Одна из «ГАЗелей» срывается с места, на ходу включая сирену с мигалкой. Судя по всему, девятнадцатой дали что-то серьезное. Мы провожаем машину взглядом.
– Затягивает, правда? – неожиданно спрашивает Алина.
– Что именно?
– Работа. Утром у меня такое чувство было, что из меня все соки вытянули. Казалось, до кровати доползти бы и рухнуть. А сейчас, как только сирену услышала, так и вздрогнула. Против воли мысли появились – что там? Что за вызов? Нужна ли помощь?
– И на ходу бы в машину прыгнула, – улыбаюсь я. – Да, есть такое дело.
– Антон, вас подвезти? – кричит через двор Серега, открывая дверь своего «Москвича».
Мотаю головой.
– Нет, мы сами. Спасибо.
Выходим со станционного двора, щурясь от непривычно яркого солнца. Кажется, даже стало немного теплее. Хотя, может, солнце здесь и не причем.
Тринадцатая бригада, проехав мимо, сигналит нам. Мы машем руками им вслед. Счастливого вам пути, ребята. Легкой дороги, первого этажа, уважительных родственников, вежливого больного.
Оборачиваюсь на здание подстанции, окаймленное высокими, мокрыми с ночи, кипарисами. Во дворе началась небольшая суета – у «пятерки», кажется, поломалась машина. Сразу трое водителей, судя по жестам, ругающиеся, на чем свет стоит, пытаются подступиться к приоткрытому капоту «ГАЗели», откуда вырывается белая струя пара.
– Жалко, что все так, – вздыхает Алина. – Машины старые, форма холодная… ведь для людей же работаем. А они на собственное здоровье денег жалеют.
Я беру ее за руку.
– Ничего. Если все пойдет, как я думаю, скоро будем работать с новыми, импортными, укладками вместо наших развалюх.
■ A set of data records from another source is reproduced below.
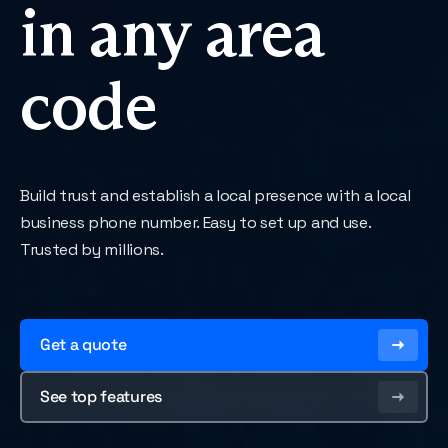
in any area
code
Build trust and establish a local presence with a local
business phone number. Easy to set up and use.
Trusted by millions.
Get a quote
See top features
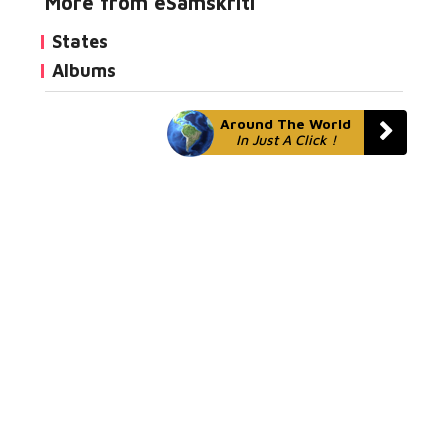
More from eSamskriti
States
Albums
Around The World
In Just A Click !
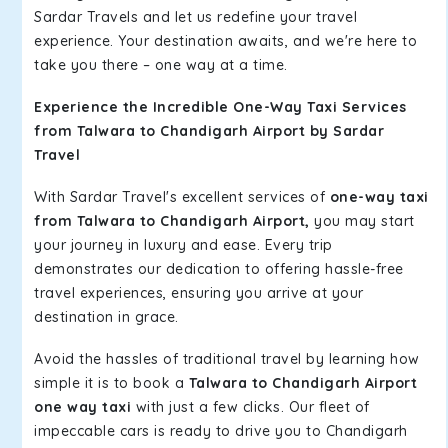
Sardar Travels and let us redefine your travel
experience. Your destination awaits, and we're here to
take you there – one way at a time.
Experience the Incredible One-Way Taxi Services
from Talwara to Chandigarh Airport by Sardar
Travel
With Sardar Travel's excellent services of
one-way taxi
from Talwara to Chandigarh Airport,
you may start
your journey in luxury and ease. Every trip
demonstrates our dedication to offering hassle-free
travel experiences, ensuring you arrive at your
destination in grace.
Avoid the hassles of traditional travel by learning how
simple it is to book a
Talwara to Chandigarh Airport
one way taxi
with just a few clicks. Our fleet of
impeccable cars is ready to drive you to Chandigarh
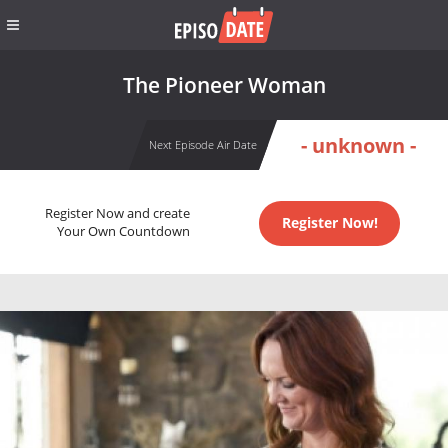
The Pioneer Woman
- unknown -
Next Episode Air Date
Register Now and create
Register Now!
Your Own Countdown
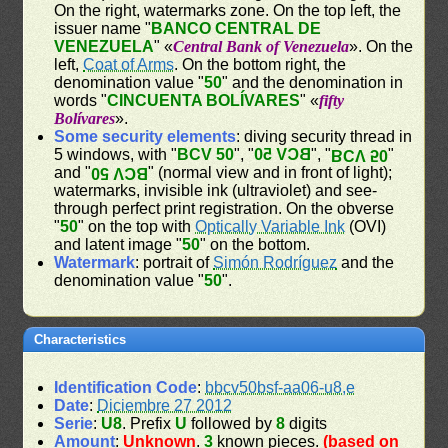
On the right, watermarks zone. On the top left, the
issuer name "
BANCO CENTRAL DE
VENEZUELA
" «
Central Bank of Venezuela
». On the
left,
Coat of Arms
. On the bottom right, the
denomination value "
50
" and the denomination in
words "
CINCUENTA BOLÍVARES
" «
fifty
Bolívares
».
Some security elements
: diving security thread in
5 windows, with "
BCV 50
", "
BCV 50
", "
"
BCV 50
and "
" (normal view and in front of light);
BCV 50
watermarks, invisible ink (ultraviolet) and see-
through perfect print registration. On the obverse
"
50
" on the top with
Optically Variable Ink
(OVI)
and latent image "
50
" on the bottom.
Watermark
: portrait of
Simón Rodríguez
and the
denomination value "
50
".
Characteristics
Identification Code
:
bbcv50bsf-aa06-u8,e
Date
:
Diciembre 27 2012
Serie
:
U8
. Prefix
U
followed by
8
digits
Amount
:
Unknown
.
3
known pieces.
(based on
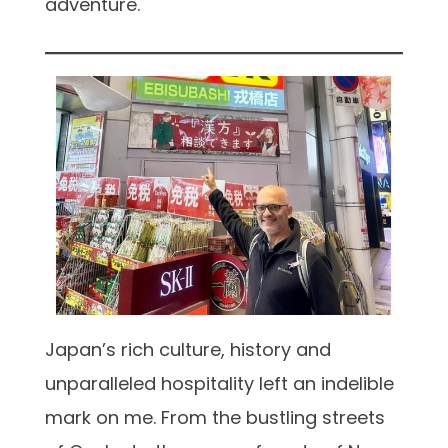
adventure.
Japan’s rich culture, history and
unparalleled hospitality left an indelible
mark on me. From the bustling streets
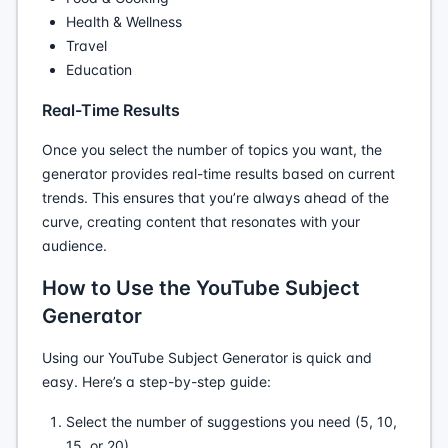
Health & Wellness
Travel
Education
Real-Time Results
Once you select the number of topics you want, the
generator provides real-time results based on current
trends. This ensures that you’re always ahead of the
curve, creating content that resonates with your
audience.
How to Use the YouTube Subject
Generator
Using our YouTube Subject Generator is quick and
easy. Here’s a step-by-step guide:
Select the number of suggestions you need (5, 10,
15, or 20).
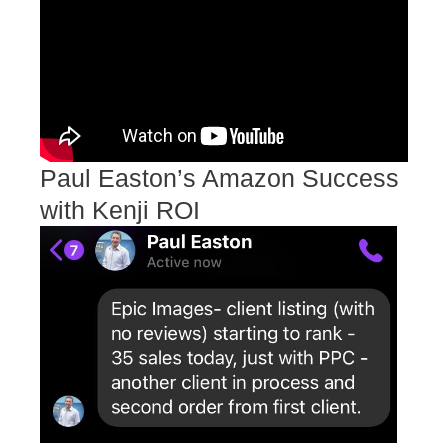
Paul Easton’s Amazon Success
with Kenji ROI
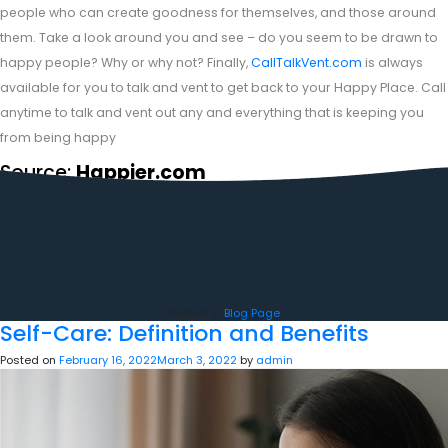
people who can create goodness for themselves, and those around
them. Take a look around you and see – do you seem to be drawn to
happy people? Why or why not? Finally,
CallTalkVent.com
is always
available for you to talk and vent to get back to your Happy Place. Call
anytime to talk and vent out any and everything that is keeping you
from being happy
Source:
Happier.com
Posted in
Blog Page
Self-Care: Definition and Benefits
Posted on
February 16, 2022
March 3, 2022
by
admin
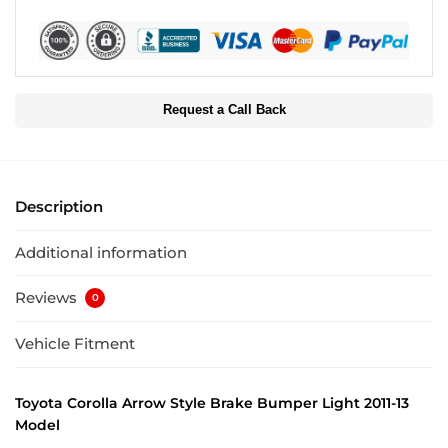
Request a Call Back
Description
Additional information
Reviews
0
Vehicle Fitment
Toyota Corolla Arrow Style Brake Bumper Light 2011-13
Model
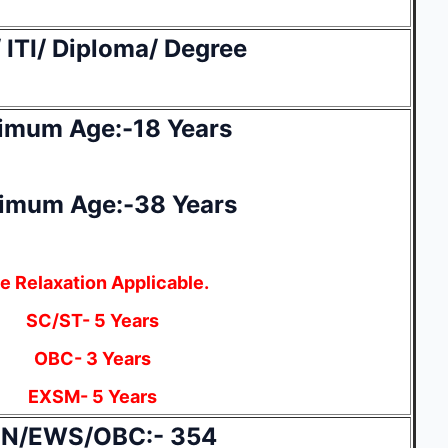
 ITI/ Diploma/ Degree
imum Age:-18 Years
imum Age:-38 Years
e Relaxation Applicable.
SC/ST- 5 Years
OBC- 3 Years
EXSM- 5 Years
N/EWS/OBC:- 354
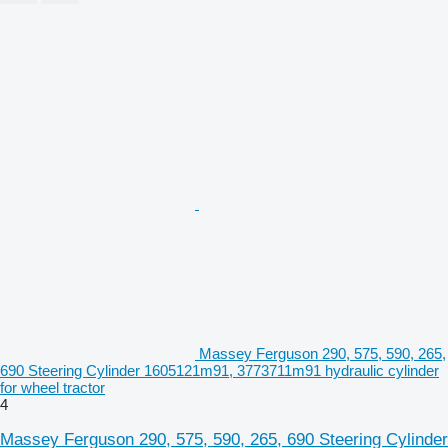
Massey Ferguson 290, 575, 590, 265,
690 Steering Cylinder 1605121m91, 3773711m91 hydraulic cylinder
for wheel tractor
4
Massey Ferguson 290, 575, 590, 265, 690 Steering Cylinder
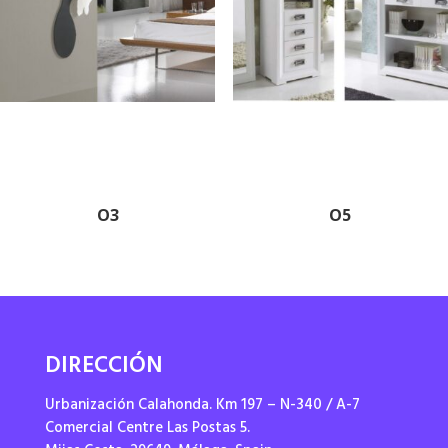
O3
O5
DIRECCIÓN
Urbanización Calahonda. Km 197 – N-340 / A-7
Comercial Centre Las Postas 5.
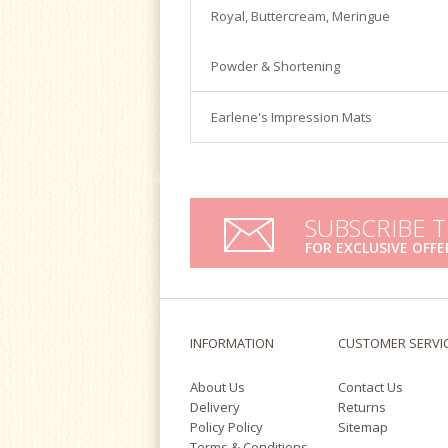
Satin Ice
Royal, Buttercream, Meringue
Turntables
Tools & Cutters
Powder & Shortening
Earlene's Impression Mats
SUBSCRIBE 
FOR EXCLUSIVE OFFE
INFORMATION
CUSTOMER SERVI
About Us
Contact Us
Delivery
Returns
Policy Policy
Sitemap
Terms & Conditions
– Откуда ты знаешь? – вскидывает бровки Алина.
– Интуиция.
Держась за руки, мы идем по утренней, залитой светом, улице, покачивая сумками, где лежит рабочая форма. Нам хорошо. Эта смена была тяжелой, как и многие до нее. Что-то, несомненно, она в душе сожгла, что-то, наоборот, возродила из пепла. Пусть так. Рано или поздно люди поймут… впрочем, поймут ли? Смогут ли признаться самим себе, что всю свою жизнь недооценивали труд медиков «Скорой помощи», людей, перед глазами которых проходит столько человеческого горя и трагедий?
Я люблю свою работу. Люблю свою холодную «ГАЗель», люблю ругань Офелии, люблю болтливый говорок Дарьи Сергеевны, циничность и простоту Сереги, люблю толчею в заправочной и шквал вызовов в рации, люблю свою бригаду. Кажется, начинаю любить даже милое молчание прильнувшей к моему плечу Алины. Даже поганец Гена мне дорог… потому что он мой, скоропомощной, поганец. Мы – единое целое. Мы – одна большая, накрепко соединенная профессией, семья. В отличие от многих все мы, даже жаждая денег, все равно работаем за идею.